HEDGE OR DIE
13. lipnja 2024.ZAŠTO PRAVNICI TREBAJU RAZUMJETI FINANCIJSKE IZVJEŠTAJE
18. lipnja 2024.Most companies have a structurally POSITIVE working capital.
This means that the amount of their inventories, receivables, and prepayments exceeds the amount of liabilities towards suppliers and advances received.
When these companies grow, their working capital increases, which means they have to finance it somehow.
Normally, revenue growth is a sign of an increased demand, so banks might have more faith in the company’s future earnings and hence approve loans more easily.
When revenue drops, working capital decreases and is released into liquidity until the next upturn. In these circumstances, the release of working capital alleviates the pressure on cash flow.
However, there are companies with a structurally NEGATIVE working capital.
This means that the amount of their liabilities towards suppliers and advances received exceeds the amount of inventories, receivables, and prepayments.
You might see this situation with airlines, travel agencies, tour operators, hotels, food retailers…
This means they receive money upfront and can use it for other purposes before paying their liabilities towards suppliers.
When these companies grow, their working capital gap increases, meaning they get more money in advance!

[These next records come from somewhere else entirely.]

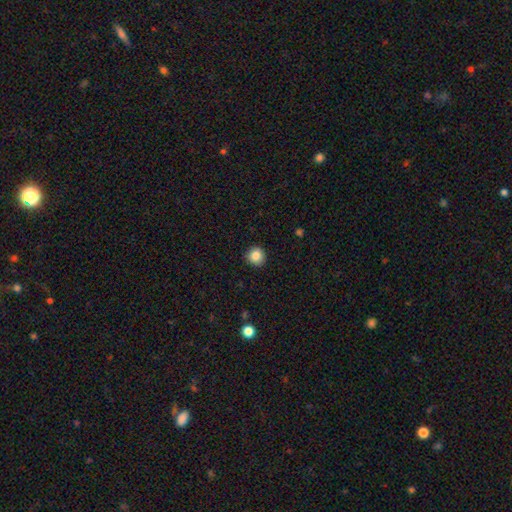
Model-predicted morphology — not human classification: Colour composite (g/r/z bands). It shows a smooth galaxy with no disk features (85%) that is round (93%). Merging: none (92%).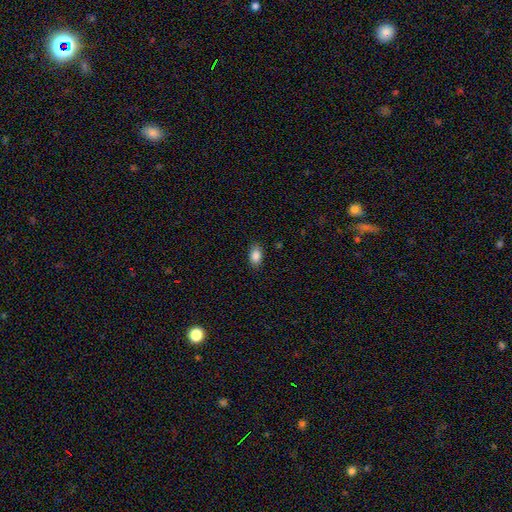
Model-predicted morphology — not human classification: A smooth galaxy with no disk features (87%) that is in between round and cigar-shaped (89%). Merging: none (86%).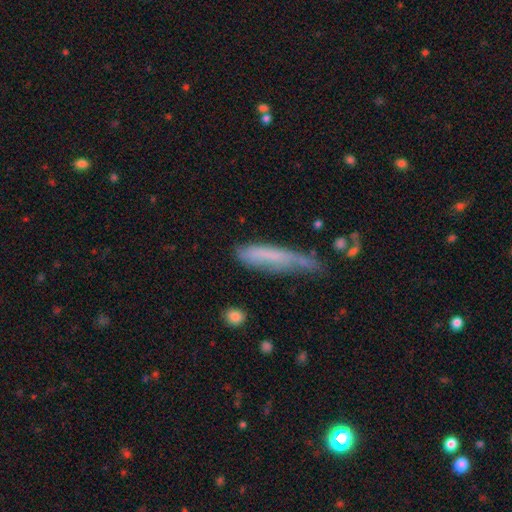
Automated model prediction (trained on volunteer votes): This is likely a smooth galaxy (67%). How rounded: likely cigar-shaped (80%). Merging: marginally minor disturbance (36%, tied with none).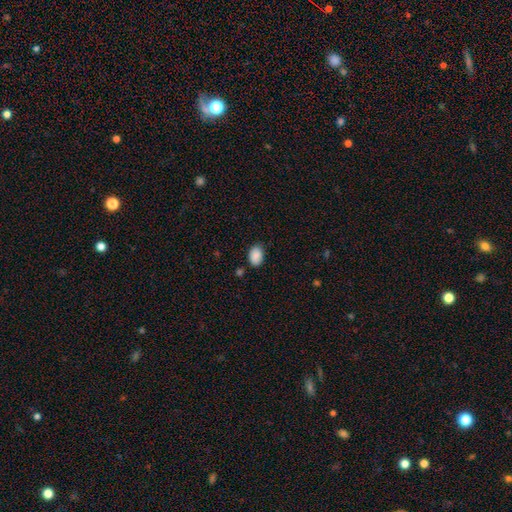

This is great, because they don’t need to rely on banks to support their growth.
Yes, but…
When revenue drops, working capital gap decreases and they need more cash to cover it. This means they need the support from banks when demand is decreasing, which can make obtaining loans impossible or very costly.
The above situation hit FTI too.
Before the pandemic, their working capital was negative at -200m €. This means they could use this money to finance other stuff on their balance sheet.
But when the crisis hit, their working capital went into positive in 2020 at 52m €, and going back to negative in 2021, however only at -101m €. This means they needed additional 252m € in 2020 to finance working capital. In 2021, they needed 100m € more when compared to 2019. Things were bad anyway, but this made it even worse.
I bet 2023 and H1 2024 were bad from the working capital point of view…
That’s the issue with companies with structurally negative working capital.
When things are fine, you’ll be better off than many others.
When things are not fine, you’ll be worse off than many others.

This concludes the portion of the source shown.